*СПИСОК ЗАДАНИЙ:*
1 > Реакция советской прессы на какие две постановки разбирается в статье о Театре на Таганке?
2 > Продолжите статью о Театре на Таганке, начав сразу после последнего приведённого в ней предложения.

*ТЕКСТ ДОКУМЕНТА:*
------------------------

Е.В. Бродская
СПЕКТАКЛИ ТЕАТРА НА ТАГАНКЕ «ЖИЗНЬ ГАЛИЛЕЯ» И «ГАМЛЕТ» В ОСВЕЩЕНИИ ПЕРИОДИКИ: К ИСТОРИИ СОВЕТСКОЙ ТЕАТРАЛЬНОЙ КРИТИКИ*
Сегодня Театр на Таганке превратился в легенду, в символ целой эпохи. На протяжении нескольких десятилетий он был одним из «оазисов» инакомыслия в стране. При этом часто забывают, что так было не сразу, и Таганка прошла путь от вполне лояльного режиму театра до театра оппозиционного, раз за разом вызывавшего раздражение партийных функционеров. В данной статье разбирается реакция советской прессы на две постановки Театра на Таганке - «Жизнь Галилея» и «Гамлет». На этом примере можно проследить, каким образом реакция советской прессы и постановки Театра на Таганке были связаны с политикой, проводимой СССР, как внешней, так и внутренней. Рассмотренный сюжет показывает, насколько неоднородны и сложны были культурные процессы, происходящие в советском социуме - было бы неправильно сводить их к броским формулам на уровне противопоставления интеллигенции и власти. В этом отношении история постановок «Гамлета» и «Жизни Галилея» позволяет проследить, какие механизмы здесь задействованы.
Ключевые слова: Театр на Таганке, советская пресса, Гамлет, Галилей, советский социум, власть, интеллигенция.
Сегодня Театр на Таганке превратился в легенду, в символ целой эпохи. Театр, который начинал свою жизнь с вполне лояльных режиму постановок, внезапно приобрел другую окраску и стал фактически оппозиционным. В застойные брежневские годы велась война между чиновниками, с одной стороны, и художественным руководителем Таганки Ю.П. Любимовым и его труппой - с другой. Спектакли запрещали, снимали с показа после премьеры, пытались цензурировать пьесы до неузнаваемости и т. д.
© Бродская Е.В., 2013
* Подготовлено при поддержке Программы стратегического развития РГГУ.

------------------------

*ИССЛЕДУЕМЫЕ ДАННЫЕ:*
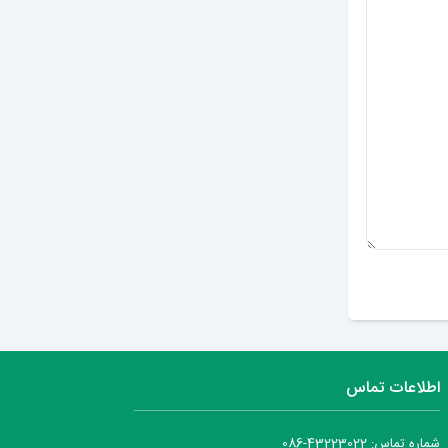
ارسال دیدگاه
اطلاعات تماس
شماره تماس: 43223022-086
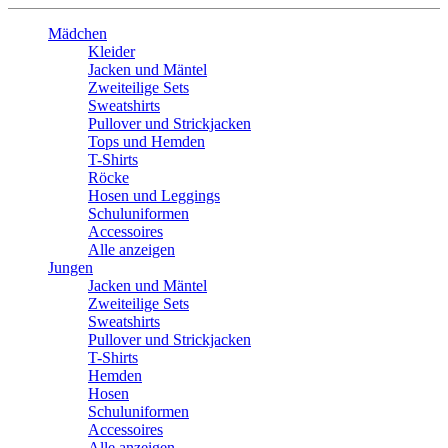
Mädchen
Kleider
Jacken und Mäntel
Zweiteilige Sets
Sweatshirts
Pullover und Strickjacken
Tops und Hemden
T-Shirts
Röcke
Hosen und Leggings
Schuluniformen
Accessoires
Alle anzeigen
Jungen
Jacken und Mäntel
Zweiteilige Sets
Sweatshirts
Pullover und Strickjacken
T-Shirts
Hemden
Hosen
Schuluniformen
Accessoires
Alle anzeigen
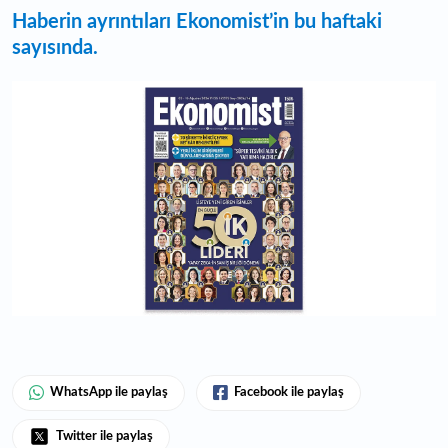
Haberin ayrıntıları Ekonomist’in bu haftaki
sayısında.
WhatsApp ile paylaş
Facebook ile paylaş
Twitter ile paylaş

------------------------

*ОТВЕТЫ К ЗАДАНИЯМ:*
1 > На «Жизнь Галилея» и «Гамлет».

2 >
Однако театр продолжал жить, и его спектакли вызывали неизменный общественный резонанс. Этому во многом способствовала обстановка в самом театре, установка Любимова на создание единой творческой труппы, а не труппы, подобранной под «одного актера». «Форма у вас и есть содержание <...> Именно это и позволяет вам отказаться от сюжета и поставить традиционную актерскую игру совсем в иную, новую, непривычную для зрителя плоскость. <...> Может быть, в этом-то и заключается ваша главная заслуга - создан театр без актера. <...> Театр на самообслуживании», - писали о театре современники1.
Театр был чем-то вроде отдушины в 1960-1970-е годы, когда «оттепель» уже закончилась, а на смену ей пришел застой. В 1964 г. СССР возглавил Л.И. Брежнев, новый курс начисто лишил общество каких-либо иллюзий. «Водоразделом» между относительной хрущевской «оттепелью» и брежневским застоем стали для интеллигенции судебные процессы над И.А. Бродским (1964) и Ю.М. Даниэлем и А.Д. Синявским (осень 1965 - февраль 1966 г.). Так, в предуведомлении «От издателя» к «Белой книге» по делу Синявского и Даниэля, составленной А. Гинзбургом, говорилось: «Процесс против А.Д. Синявского и Ю.М. Даниэля рассматривается в нашей стране как веха, отмечающая новый поворот курса партийной политики. Процесс этот ясно выразил стремление партийного руководства вернуться на старую сталинскую тропу. Идет зажим общественного мнения и расправа над теми, кто указывает, что тропа эта ведет к тупику»2.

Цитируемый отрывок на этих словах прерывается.